By way of a simple analogy, say I want to match all instances of n that are not both preceded and followed by e. So, for example, the regex should not match the n in alkene, but it should still match the n in pen or nest, which only have the e directly adjacent to n on one side, not both.
Most older threads I've seen trying to find an answer basically say "just use negative lookarounds", but the problem is that (?<!e)n(?!e) doesn't match any of those inputs - because the lookbehind and lookahead are processed by the regex engine separately, so it considers either condition to be sufficient to exclude the match.
(The real regex is (?<!¸ª)()(ɣʷ|h₂|r₂|r₃|w|j)(?:e|o|ø|ɑ|i|ɚ|y|u|a)(?!¸ª) and it's failing to match the ɣʷ in t͡ʃe:h₁dɣʷo¸ªh₂¸ª, but that makes the problem look a lot harder to explain than it needs to be)
How do you modify a regex to only exclude patterns when they're nested?
CodePudding user response:
The (?<!b)a(?!b) pattern here must be replaced with (?<!b(?=ab))a or a(?!(?<=ba)b).
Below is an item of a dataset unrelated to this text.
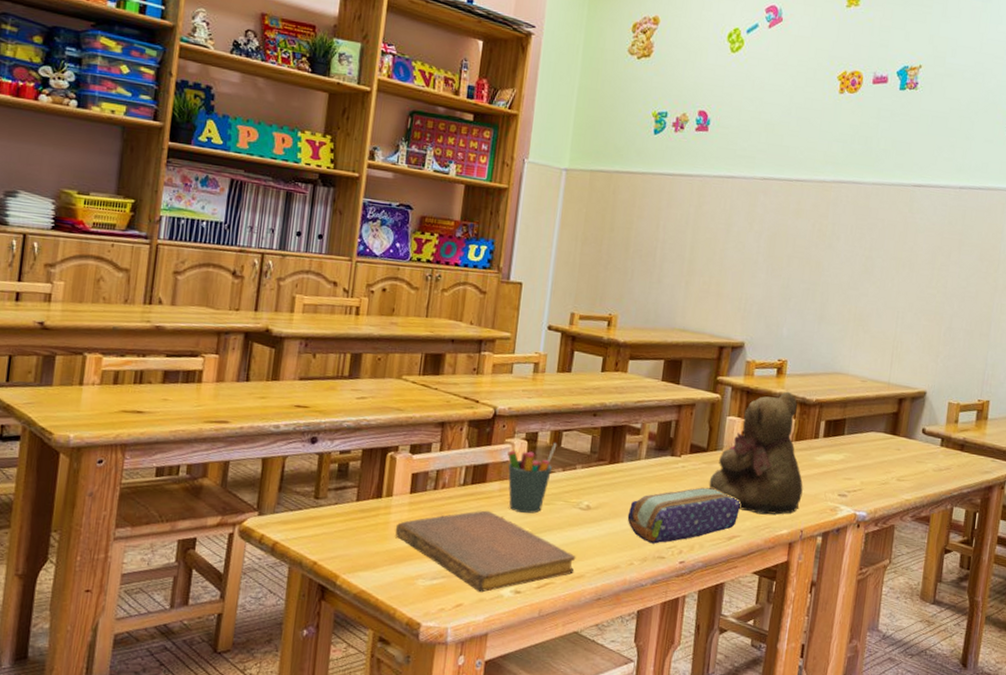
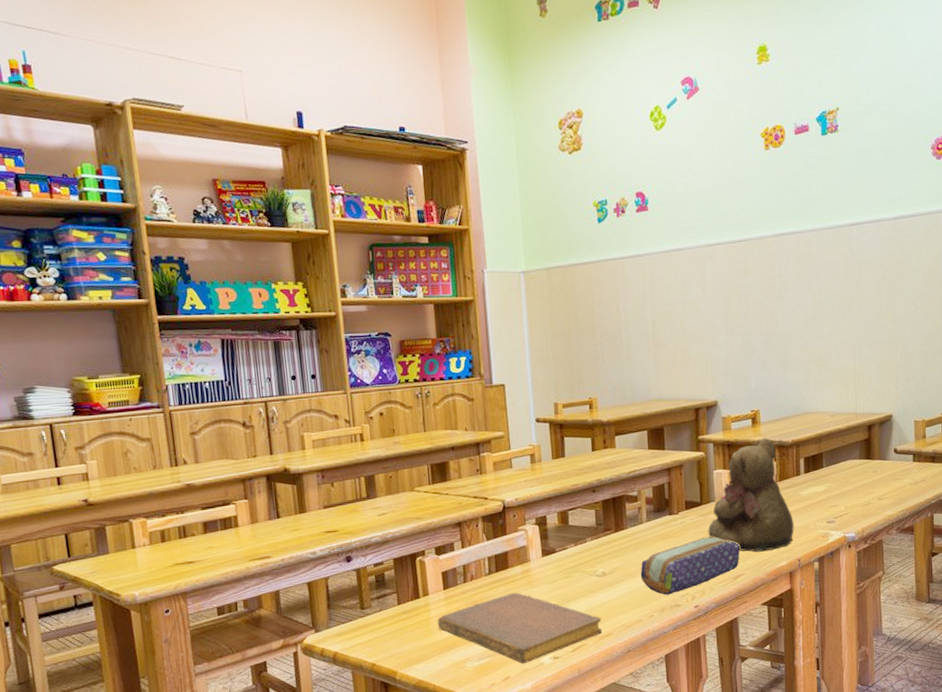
pen holder: present [507,442,557,514] -> none [523,522,566,589]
The point is to call a reverse lookahead or lookbehind from lookbehind or lookahead.
See your pattern fix (without any optimizations) where I took the lookahead, pasted it inside lookbehind after ª, reversed the lookahead (i.e. made it positive) and added the whole pattern before ¸ª in the lookahead to be able to get to the right-hand ¸ª:
(?<!¸ª(?!(ɣʷ|h₂|r₂|r₃|w|j)(?:e|o|ø|ɑ|i|ɚ|y|u|a)¸ª))()(ɣʷ|h₂|r₂|r₃|w|j)(?:e|o|ø|ɑ|i|ɚ|y|u|a)
Or, if you put the lookbehind into lookahead:
()(ɣʷ|h₂|r₂|r₃|w|j)(?:e|o|ø|ɑ|i|ɚ|y|u|a)(?!(?<=¸ª(ɣʷ|h₂|r₂|r₃|w|j)(?:e|o|ø|ɑ|i|ɚ|y|u|a))¸ª)
See the regex demo (and regex demo #2).
Whenever your pattern is simple, it is best not to repeat the pattern in the lookarounds, you may usually just use . or .{x} where x stands for the number of chars your consuming pattern part can match. Here, it is not clear how many chars the pattern can actually match, you may probably use (?<!¸ª(?!.{1,2}¸ª))()(ɣʷ|h₂|r₂|r₃|w|j)(?:e|o|ø|ɑ|i|ɚ|y|u|a), but I do not have any edge cases to test against.
Enhancing this further may yield (?<!¸ª(?!.{1,2}¸ª))()(ɣʷ|[hr]₂|r₃|w|j)([eoøɑiɚyua]) (demo).